This doesn't make much sense to me. We had this happen twice recently when generating SubSonic objects for a database table or view columns got renamed to ColumnX. The first time it made sense because the column name is Value, a C# keyword. But the second time it happened, the table's column name is Grade, which is not a keyword or reserved word. Does anyone know why SubSonic turns this column name into GradeX when it generates objects?

Thanks.

A: 

It is, like you assumed, to replace words so they don't conflict with .Net or SQL types. Don't forget SubSonic talks to various db providers so although "Grade" isn't a MSSQL type it's possible it's an Oracle or MySQL etc...

Under SubSonic.Utilities.Utility is a method named KeyWordCheck which does the appending.

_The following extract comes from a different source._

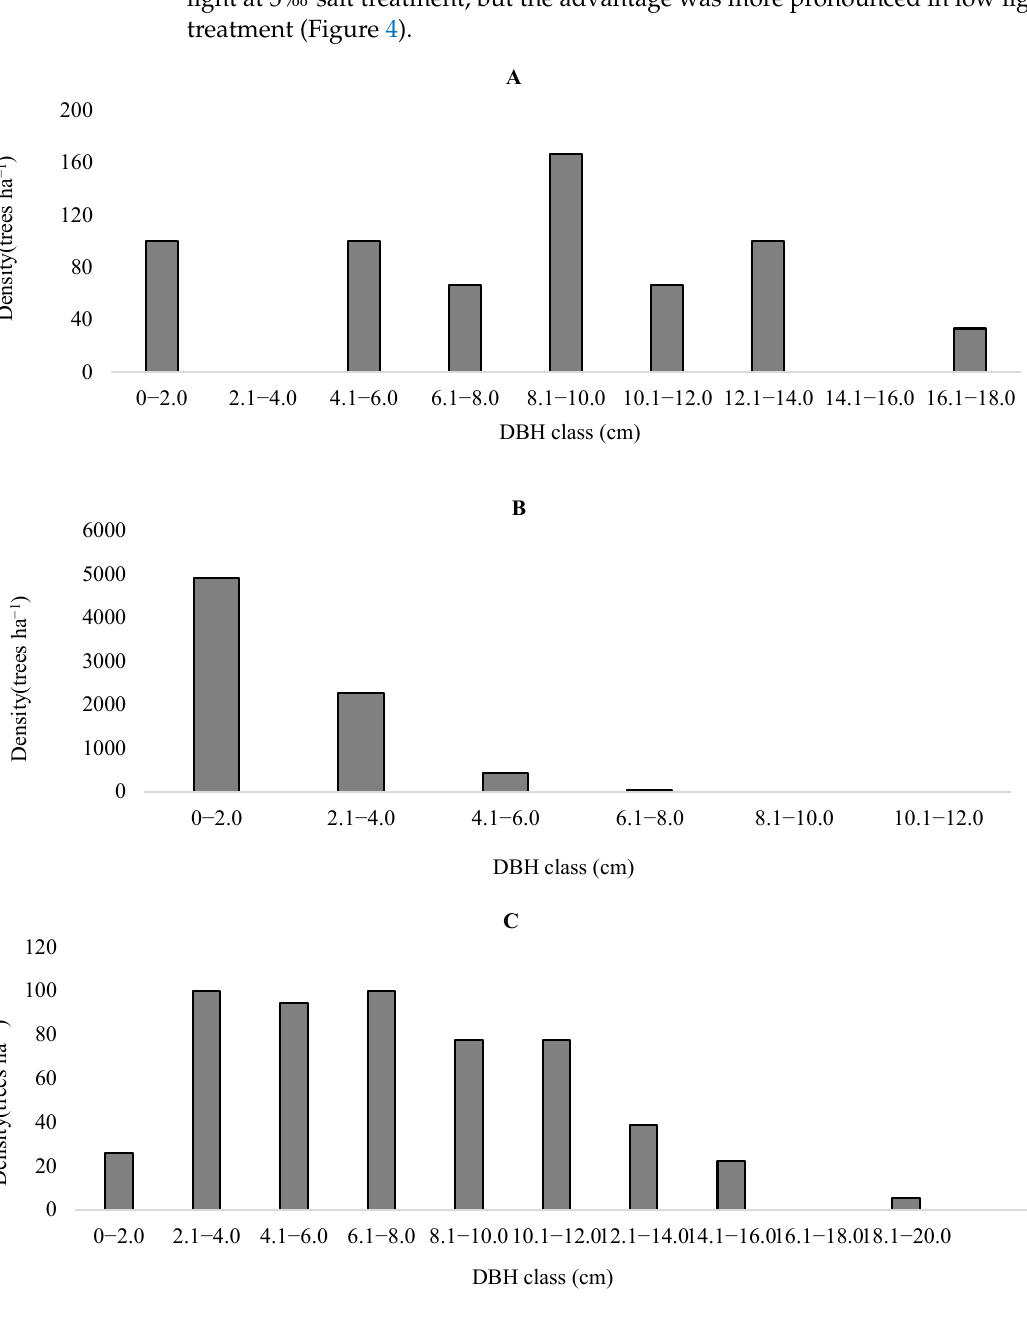
Figure 2. DBH class structure of Morus alba distributed in Jiufenchang ( A ), Shenxiangou ( B ), and reserve ( C ) R. pseudoacacia plantation. Table 2. Characteristics of stand structure of Morus alba in the different declining Robinia pseudoacacia plantation.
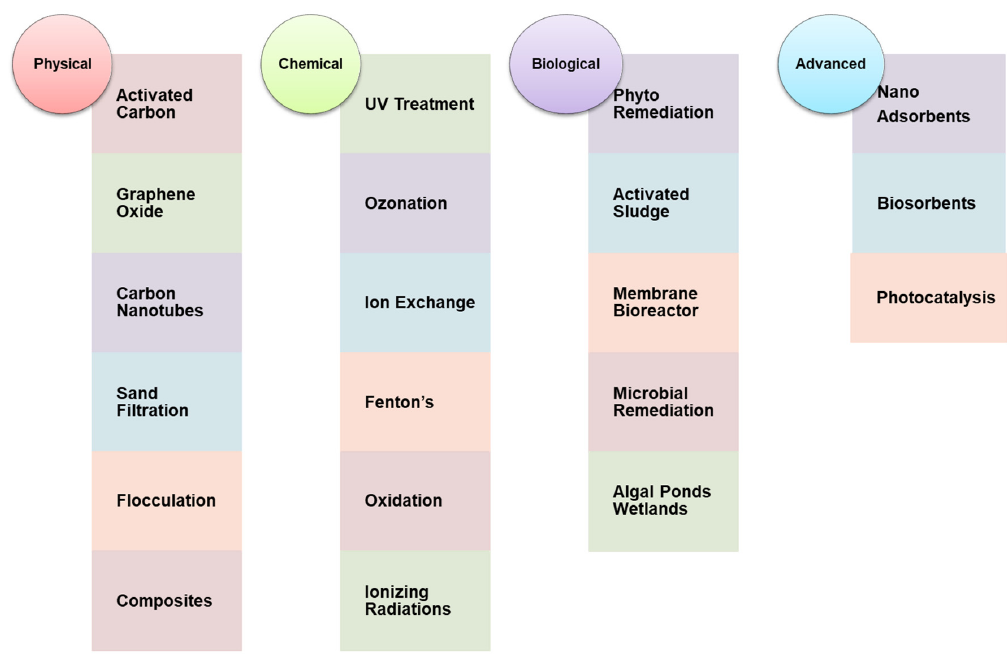
Figure 2. Conventional treatment technologies. Table 2. Comparison between conventional and advanced nanotechnological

Perhaps you can compile your own version and amend this method to exclude "Grade":

  public static string KeyWordCheck(string word, string table, DataProvider provider)
        {
            string appendWith = "X";
            if (provider.AppendWith != string.Empty)
                appendWith = provider.AppendWith;

            return KeyWordCheck(word, table, appendWith);
        }
DaveHogan
Thanks, that is very useful information about this function. Something I forgot to mention originally is that the table containing the Grade column is named grades itself. So my theory is that since SubSonic makes the row names singular, the Grade column got changed into GradeX so it didn't conflict with the table itself.